No Trespassing

Wednesday, May 7, 2014

Sometimes meeting new backpackers is as easy as “Hi! Do you want to be my friend?” in a few more mature choice words which typically include looking for a hitch in any given direction. At breakfast, Markus and I invited Kathi and Franz for a cruise around the Coromandel peninsula just to see where we would wind up. With little direction in mind, we arrived at the untouched New Chum Beach where adventure commenced. We knew it was a half hour walk from the car park, so we grabbed our picnic fixings and I carried on in my jean skirt and flip flops ever so unsuspectingly.

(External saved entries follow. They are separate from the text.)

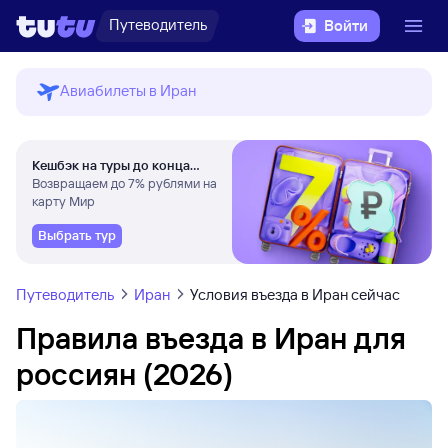
Путеводитель
Войти
Авиабилеты в Иран
Кешбэк на туры до конца
августа
Возвращаем до 7% рублями на
карту Мир
Выбрать тур
Путеводитель
Иран
Условия въезда в Иран сейчас
Правила въезда в Иран для
россиян (2026)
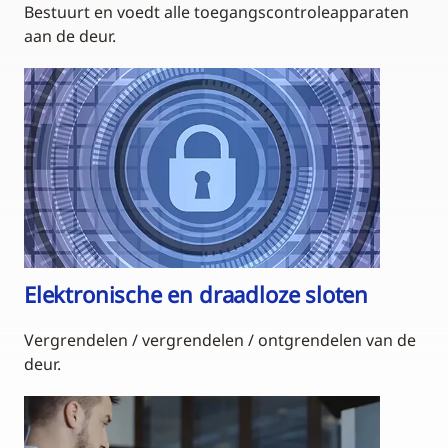
Bestuurt en voedt alle toegangscontroleapparaten
aan de deur.
Elektronische en draadloze sloten
Vergrendelen / vergrendelen / ontgrendelen van de
deur.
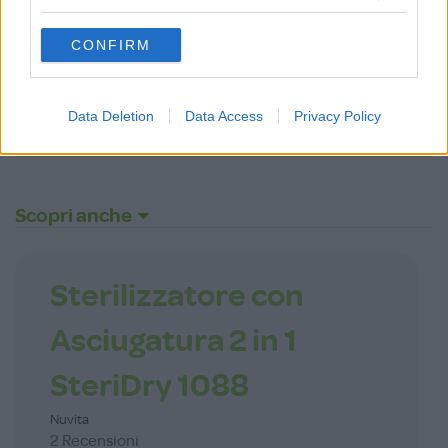
grant or deny consent to Google and its third-party tags to
use your data for below specified purposes in below Google
CONFIRM
consent section.
ACCEDI
Data Deletion
Data Access
Privacy Policy
Password dimenticata?
Scopri anche
Sterilizzatore con
Asciugatura 2 in 1
SteriDry 1088
Nuvita
2 Recensioni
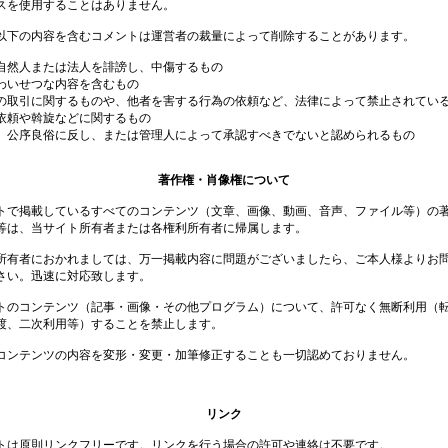
スを使用することはありません。
以下の内容を含むコメントは運営者の裁量によって削除することがあります。
自然人または法人を誹謗し、中傷するもの
わいせつな内容を含むもの
の取引に関するものや、他者を害する行為の依頼など、法律によって禁止されてい
依頼や斡旋などに関するもの
、公序良俗に反し、または管理人によって承認すべきでないと認められるもの
著作権・肖像権について
トで掲載しているすべてのコンテンツ（文章、画像、動画、音声、ファイル等）の
等は、当サイト所有者または各権利所有者に帰属します。
所有者におかれましては、万一掲載内容に問題がございましたら、ご本人様よりお
さい。迅速に対応致します。
トのコンテンツ（記事・画像・その他プログラム）について、許可なく無断利用（
渡、二次利用等）することを禁止します。
コンテンツの内容を変形・変更・加筆修正することも一切認めておりません。
リンク
トは原則リンクフリーです。リンクを行う場合の許可や連絡は不要です。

We had to cross a small stream at the first beach, and when we reached nothing but rocks on the other side, we thought we had missed a tidal crossing since the water was so high. There was a fenced piece of farm land with a “No Trespassing” sign. Franz had the bright idea of cutting across the land because there was “no sign saying we couldn’t.” I guess being the only native English speaker in the group, nobody believed me that no trespassing means you cannot enter. So we did it anyway. “I’ve gone 6 months in New Zealand without getting arrested, and I would not like to start now!” “It’s not like you’re in the States. Nobody is going to shoot us here.” Agreed. Here, if the cops couldn’t give us directions, they would probably give us a ride wherever we were looking to go.

You know how lush green farm hills in New Zealand always look so pristine and flawless? Well, this one was far from it. This was trench central with cow mines the size of my face in the most rugged of terrain. At one point, there was even a huge split in the land from what looked to be earthquake damage. I fell into plenty of concealed holes buried with splintery prickly things that hurt, and I didn’t realize until after the fact that I lost a toenail in all this nonsense.

I followed the other three up a hill overlooking another colorful scene very typical of NZ. There were more fences blockading us from the steep cliffs below. The guys walked in either direction to look for an opening, but when they came to the conclusion that we were trapped, Franz called the manager back at our backpackers from the night before to ask for directions. Looks like if we had read the sign in the car park, we would have known to follow the rocks we first came across to eventually find a foot path to this special beach. It was a complicated process for us to finally find New Chum Beach, but I guess getting there is half the adventure. If you are the land owner of the farm that we illegally encroached on, it wasn’t my idea, and I am extremely sorry. But thanks for the view!

We wrapped up our day with a couple beers and a fantastic sunset outside Coromandel Town. The Italian redeemed himself with a good idea. Cheers, Franz!